─── Texte étudié

La question du blog
Toyota ne cache pas son engagement pour la planète et est même très en avance sur les aspects de la neutralité carbone. Comment expliquer que le Juste-à-temps et l’augmentation des fréquences de prélèvement vont dans ce sens ? Le chemin exigeant de la maîtrise écologique des supply chains.
Le Juste-à-temps a peu de sens si nous n’augmentons pas la fréquence de prélèvement des pièces de toute la chaine logistique. A l’image du laitier qui passe tous les matins distribuer du lait frais dans les chaumières, le modèle Toyota pratique le ‘milk run’ avec ses fournisseurs : plutôt que d’avoir un camion de références A le mardi, un camion de références B le mercredi et un camion de références C le jeudi, Toyota vient prélever toutes les références plusieurs fois par jour chez ses fournisseurs : « 15 camions par jour. 12 camions par jour. 50 camions par jour. Chacun des fournisseurs est visité plusieurs fois par jour par un camion qui prélève de toutes les pièces à chaque passage. »

──────

> [Consignes de l'exercice]:
(1) Dans le texte sur le Juste-à-temps chez Toyota, à qui est comparé le modèle du « milk run » ?
(2) Écrivez la suite du texte sur le Juste-à-temps chez Toyota, à partir de sa dernière phrase.

─── Données brutes

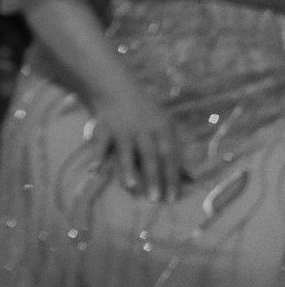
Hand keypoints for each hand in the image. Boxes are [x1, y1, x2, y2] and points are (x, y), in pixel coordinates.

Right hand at [89, 87, 188, 201]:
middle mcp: (143, 129)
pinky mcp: (102, 127)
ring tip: (131, 187)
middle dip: (154, 177)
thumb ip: (175, 154)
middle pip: (150, 156)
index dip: (172, 177)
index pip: (170, 156)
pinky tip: (95, 171)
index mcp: (162, 129)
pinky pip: (100, 144)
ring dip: (128, 168)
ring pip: (126, 151)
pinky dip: (97, 156)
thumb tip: (193, 179)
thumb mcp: (163, 127)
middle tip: (156, 199)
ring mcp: (122, 128)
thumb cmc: (144, 113)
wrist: (113, 86)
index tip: (174, 198)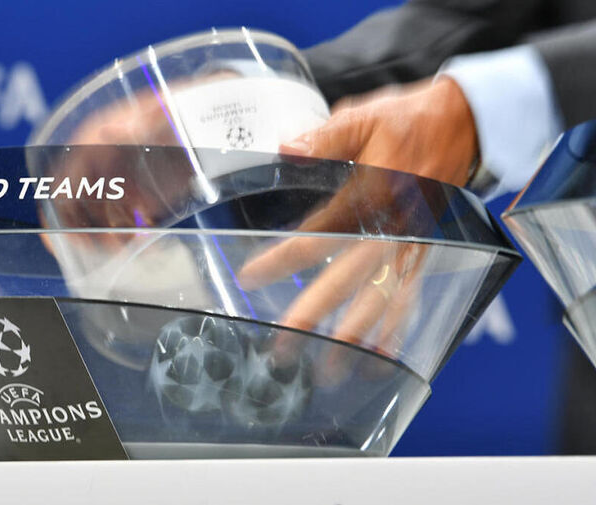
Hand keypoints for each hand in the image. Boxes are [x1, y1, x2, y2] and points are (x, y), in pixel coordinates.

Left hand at [239, 78, 478, 364]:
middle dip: (314, 314)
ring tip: (330, 369)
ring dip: (354, 335)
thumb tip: (285, 147)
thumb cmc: (409, 120)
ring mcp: (411, 244)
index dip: (282, 259)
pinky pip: (409, 295)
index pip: (317, 235)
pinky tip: (381, 354)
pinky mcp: (425, 250)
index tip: (250, 278)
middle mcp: (391, 228)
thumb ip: (323, 136)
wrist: (465, 123)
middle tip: (283, 346)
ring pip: (379, 298)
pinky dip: (396, 327)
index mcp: (371, 196)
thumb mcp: (363, 116)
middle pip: (346, 279)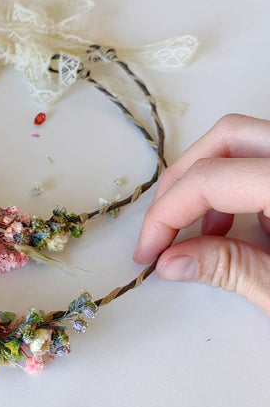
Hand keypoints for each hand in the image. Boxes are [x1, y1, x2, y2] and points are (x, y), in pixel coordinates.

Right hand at [133, 113, 269, 314]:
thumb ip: (231, 269)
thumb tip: (169, 262)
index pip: (211, 180)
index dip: (166, 215)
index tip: (148, 252)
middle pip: (225, 137)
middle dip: (181, 181)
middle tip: (163, 226)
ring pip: (242, 140)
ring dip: (208, 180)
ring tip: (200, 232)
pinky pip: (261, 158)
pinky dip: (236, 185)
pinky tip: (235, 226)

──────

> [Réponses par consigne]:
(1) Au laitier qui passe tous les matins distribuer du lait frais dans les chaumières.

(2)
La réponse de Godefroy
Depuis plus de vingt ans, c’est sans doute la critique la plus fréquente que j’ai entendue à propos du lean : la multiplication des liaisons entre étapes de production serait la preuve de l’inefficacité de la méthode. J’ai entendu cela bien avant que les questions environnementales ne prennent l’importance qu’elles ont aujourd’hui : au nom du coût de l’essence, ou de l’accroissement nécessaire de la flotte de camions, ou encore de l’exposition aux risques de retard du transport maritime, par exemple. Les gens qui ressentent le désir de s’opposer intellectuellement au lean identifient intuitivement la multiplication des livraisons comme une curiosité, un gâchis potentiel, donc un possible point faible. Comme les praticiens du lean ne sont pas prêts à lâcher sur la réduction de la taille des lots, ils refusent en bloc cette critique… et apparaissent comme les apôtres d’une religion toyotiste, incapables de considérer froidement les mauvais côtés de leur doctrine. Le clivage devient identitaire, et tout se bloque. C’est un des obstacles classiques à la diffusion du lean.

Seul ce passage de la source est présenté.